The Harmandir Sahib stands in the middle of the pool which is the Amritsar. The pool also gives the name to the town that was built around it. Fresh water from the nearby river of Ravi helps in sustaining the marine life that has become a part of the pool. Volunteers help maintain the cleanliness of the pool.
THE THREE BER TREES
There are three Indian Jujube or Ber trees on the compound each with a folklore behind it. The oldest is the Ber Baba Budha Ji which is more than 500 years old. The lore is that the first ever reciter of the Guru Granth Sahib, Baba Budha Ji, used to recite under this tree. Then there is the Lachi Ber, the tree under which the fifth master, Guru Arjan Dev Ji used to supervise the temple. Also, a Mughal governor Massa Ranghar was beheaded by two Sikh warriors, Sukha and Mehtab Singh for desecrating the holy place. The warriors tied their horses to this tree before advancing to meet Massa Ranghar disguised as peasants who wanted to pay him taxes. And finally, there is the Dukh Bhanjani Ber, which is famous for the story of Princess Rajni who was married to a leper by her father for disrespecting his authority. The leper sat under this tree before deciding to bathe in the pool after watching crows turn white after taking a dip in it. After taking a dip in the holy pond he was cured of his disease and subsequently he and his wife worked as Sewaks(servants) in the temple. Recently, the scientists of the Punjab Agricultural University researched and expressed concerns about the conservation of the three trees.
WORLD’S LARGEST FREE KITCHEN (LANGAR)
The Golden Temple serves free hot meals to an average of 100000 people every day, without discrimination through the efforts of the members of the community, symbolising sharing, inclusiveness and unity. The food served here is vegetarian so that anyone visiting the temple can have a meal. The kitchen is managed by volunteers who render their services free of charge for the temple.
ARDAAS – The only constant sound in the complex is the tune of ARDAAS or prayer. In order to make the meaning clear to the visitors who don’t know Punjabi, screens have been installed that translate the prayer into several languages including Hindi, English and Urdu.

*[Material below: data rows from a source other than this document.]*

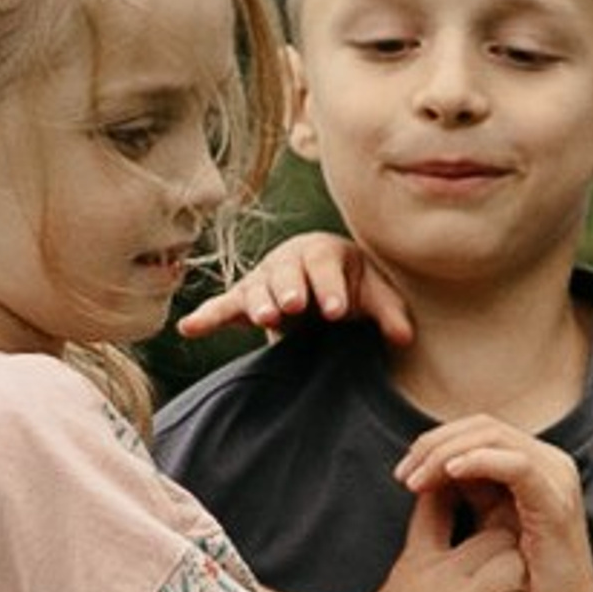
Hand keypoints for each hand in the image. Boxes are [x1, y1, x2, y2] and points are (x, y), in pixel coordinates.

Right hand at [182, 232, 416, 345]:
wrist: (322, 287)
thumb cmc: (350, 287)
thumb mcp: (374, 296)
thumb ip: (389, 313)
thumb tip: (404, 338)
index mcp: (322, 253)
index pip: (325, 266)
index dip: (330, 287)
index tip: (337, 311)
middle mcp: (288, 262)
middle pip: (286, 272)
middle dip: (289, 288)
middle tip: (295, 306)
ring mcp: (263, 281)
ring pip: (256, 288)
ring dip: (258, 302)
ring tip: (264, 318)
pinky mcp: (244, 303)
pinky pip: (223, 308)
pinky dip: (207, 317)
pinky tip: (189, 329)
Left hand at [394, 413, 592, 591]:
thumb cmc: (529, 578)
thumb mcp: (492, 523)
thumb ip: (471, 491)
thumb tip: (435, 469)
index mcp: (536, 463)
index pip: (480, 429)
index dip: (437, 441)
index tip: (404, 471)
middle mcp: (551, 462)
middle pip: (483, 427)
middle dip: (434, 445)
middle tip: (403, 474)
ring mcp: (557, 478)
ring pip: (494, 438)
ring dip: (446, 454)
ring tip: (417, 479)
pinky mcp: (556, 500)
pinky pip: (515, 465)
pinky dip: (478, 462)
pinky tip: (449, 475)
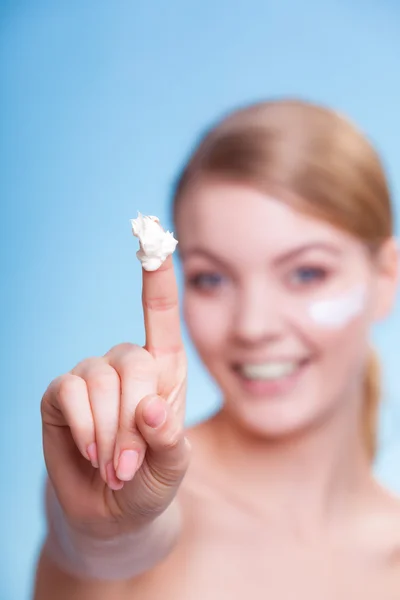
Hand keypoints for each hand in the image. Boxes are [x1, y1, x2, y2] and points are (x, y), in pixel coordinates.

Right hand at [41, 256, 188, 536]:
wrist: (112, 511)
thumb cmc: (150, 482)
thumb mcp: (171, 467)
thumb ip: (169, 442)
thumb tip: (152, 410)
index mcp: (164, 370)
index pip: (162, 314)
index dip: (157, 276)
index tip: (153, 233)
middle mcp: (128, 363)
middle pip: (135, 360)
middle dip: (135, 419)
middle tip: (132, 464)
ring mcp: (92, 375)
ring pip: (101, 379)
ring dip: (109, 431)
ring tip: (115, 466)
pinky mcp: (61, 392)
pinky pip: (70, 392)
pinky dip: (85, 428)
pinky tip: (90, 452)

THINGS TO TAKE CARE OF WHILE VISITING THE GOLDEN TEMPLE
All visitors are required to wear a head cover to show respect to the place.
All visitors must wear clothes that fully cover the body.
All visitors must cleanse themselves by washing their hands and feet before entering the complex.
All visitors are required to be barefoot and therefore submit their footwear in the cloakroom prior to entering the temple. The service is free.
All visitors must care about the sanctity of the place and must not litter or carry any non-vegetarian food with themselves.
All visitors must submit their luggage in the cloakroom. The service is free. But if you have valuables with you, paid cloakroom services are also available.
HOW TO REACH THE GOLDEN TEMPLE
If you are visiting India, the nearest international airport is NEW DELHI. Amritsar is around 500 km from there. You can take a bus from the Kashmere Gate ISBT(Inter-State Bus Terminal) in New Delhi or book a private bus through ticketing apps and take your seat from their place of departure. The buses are frequent and the journey takes 6-7 hours.
You may also opt for a train journey. Trains are frequent too but seat availability varies. The journey takes 6-7 hours and trains depart from one of the various railway stations of New Delhi.
If you are in any other part of the country, Amritsar is well connected by the Indian Railways with many long distance trains passing through its railway station.
The place is so good you may wanna spend a day or two on the holy campus. As such, adequate accommodations are available for anyone wanting to do so. You can opt for the community hall to separate rooms.
NRI’s(Non-Resident Indians) can avail the NRI block to stay.
Of course, there are hotels outside the complex that will definitely have rooms keeping in mind your budget.